Converting from ternary to decimal

[kgehrma]

I need a function to change a ternary into a decimal. I already made one that goes from binary to decimal, but i am a little stumped on the logic of the ternary function

here is my binary one

Code:

int change_bin(char *bin)   
{
  int  b , k, n;
  int  len, sum = 0; 
 
  len = strlen(bin) - 1;
  for(k = 0; k <= len; k++) 
  {
      b = 1;
      n = (bin[k] - '0'); 
      b = b<<(len-k);
      sum = sum + n * b;
  }
  return(sum);
}

[anduril462]

Read up on positional notation, then apply similiar techniques as you did in your binary. Note that in your binary example << serves as multiplying by a power of two. E.g. << 1 is multiplying by 2^1, << 3 is like multiplying by 2^3.

[kgehrma]

i understand what you are saying i am just a little lost on how to get my ideas down on code.

[anduril462]

I'm not going to write the code for you. Give it a shot, and lets see what you come up with. As a hint, it will look very similar to change_bin. Remember, the << is multiplication by powers of 2 (binary is base 2), so for base 3, you will need to adjust that line to make b a power of 3 instead.

[kgehrma]

I understand what your saying, if i include <math.h> can't i do the pow(x,y). Or is that not at all what you are trying to say.

Code:

int change_bin(char *bin)   
{
  int  b , k, n;
  int  len, sum = 0; 
 
  len = strlen(bin) - 1;
  for(k = 0; k <= len; k++) 
  {
      b = 1;
      n = (bin[k] - '0'); 
      b = b<<(len-k);
      // so the above line might look something like b = pow(b,(len-k));
      sum = sum + n * b;
  }
  return(sum);
}

[anduril462]

Well, that's one way to do it. My thought was more like starting b at 1 outside the loop, then multiplying it each time through the loop. A little more efficient.

[kgehrma]

soo something like this?

Code:

int change_bin(char *bin)   
{
  int  b , k, n;
  int  len, sum = 0; 
 
  len = strlen(bin) - 1;
  b = 1;
  for(k = 0; k <= len; k++) 
  {
      n = (bin[k] - '0'); 
      b = b<<(len-k);
      sum = sum + n * b;
      b++;
  }
  return(sum);
}

[nonoob]

I think b goes up too rapidly. I thought you wanted base 3. You want b to be 3 to-the-exponent (len-k)

[kgehrma]

I think b goes up too rapidly.

i am sorry, but this math is just confusing the hell out of me, i might take a cell phone picture of this piece of paper i have been brain storming on just to show haha.

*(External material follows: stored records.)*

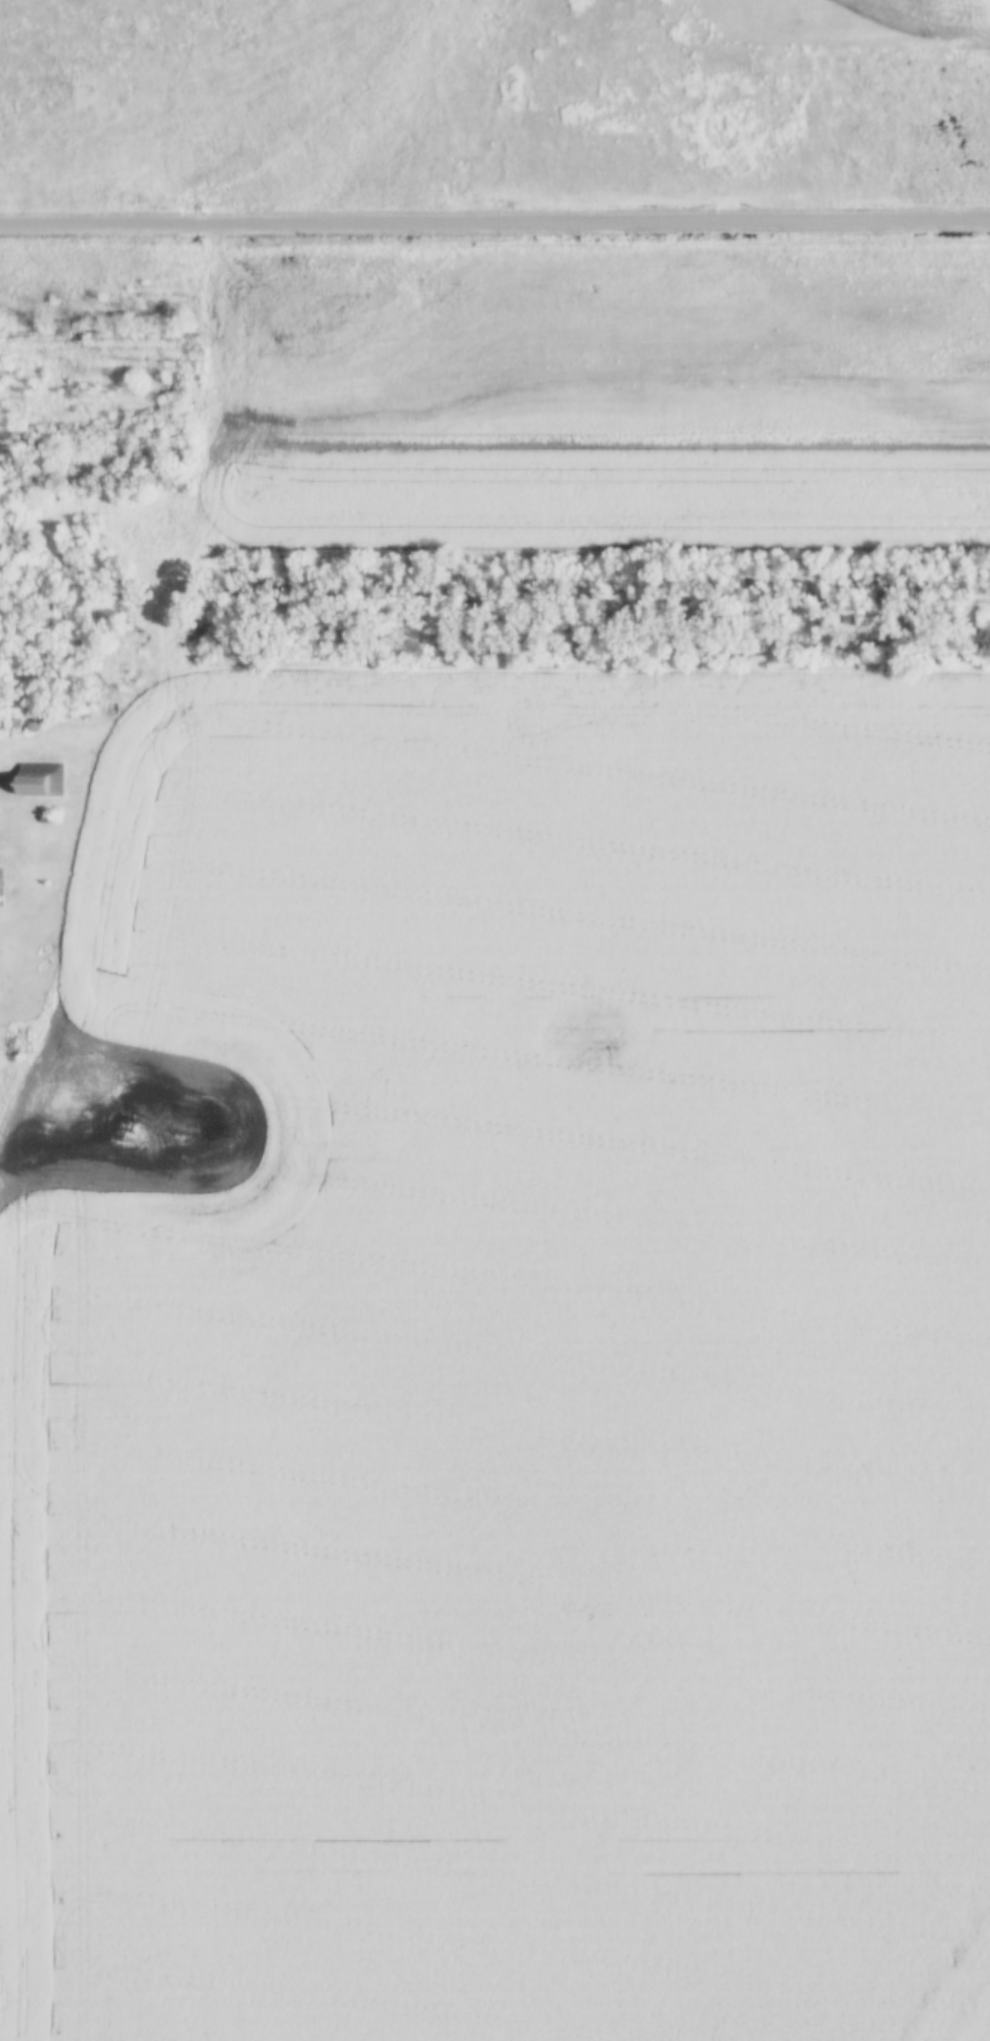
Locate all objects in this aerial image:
crop: (831, 24)
road: (495, 222)
crop: (515, 262)
crop: (636, 426)
road: (154, 683)
building: (46, 720)
silo: (46, 720)
building: (12, 726)
building: (31, 727)
silo: (31, 727)
building: (46, 781)
building: (48, 819)
building: (1, 883)
building: (5, 1044)
crop: (504, 1358)
crop: (979, 2026)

i understand c, and i understand trinary but God help me if i have to combine the two.

[nonoob]

It's easier if you start at the other end. The "units" digit.
for (k = len; k >=0; k--)
Then you could initialize b to 1 outside the loop.
In each iteration you do b = b * 3; b will go 1, 3, 9, 27, 81...
Get rid of the b++ thing.

[kgehrma]

It's easier if you start at the other end. The "units" digit.
for (k = len; k >=0; k--)
Then you could initialize b to 1 outside the loop.
In each iteration you do b = b * 3; b will go 1, 3, 9, 27, 81...
Get rid of the b++ thing.

So something like this?

Code:

b = 1;

for(k = 0; k <= len; k++) 
  {
   
      b = b * 3;
      n = (bin[k] - '0'); 
      b = b<<(len-k);
      sum = sum + n * b;
  
  }

[nonoob]

Except your loop has to go from the other end like I said. And you have to get rid of
b = b<<(len-k);

[kgehrma]

so this is my function:
the input: 22121002010111021
yeilds:370008669
it should be: 123336223? right?

Code:

int tri2dec(char *bin)
{
  int  b , k, n;
  int  len, sum = 0; 
 
  len = strlen(bin) - 1;
  b = 1;
  for(k = len; k >=0; k--) 
  {   
      b = b * 3;
      n = (bin[k] - '0'); 
      sum = sum + n * b;
 
  }
  return(sum);
}

[anduril462]

The rightmost digit needs to be processed with b = 1 (it's the 1's column). The next digit to the left is the 3's column, then the 9's, etc. Move your b = b * 3 down to the bottom of the loop.

[kgehrma]

The rightmost digit needs to be processed with b = 1 (it's the 1's column). The next digit to the left is the 3's column, then the 9's, etc. Move your b = b * 3 down to the bottom of the loop.

dear lord... i finally got it, thanks so much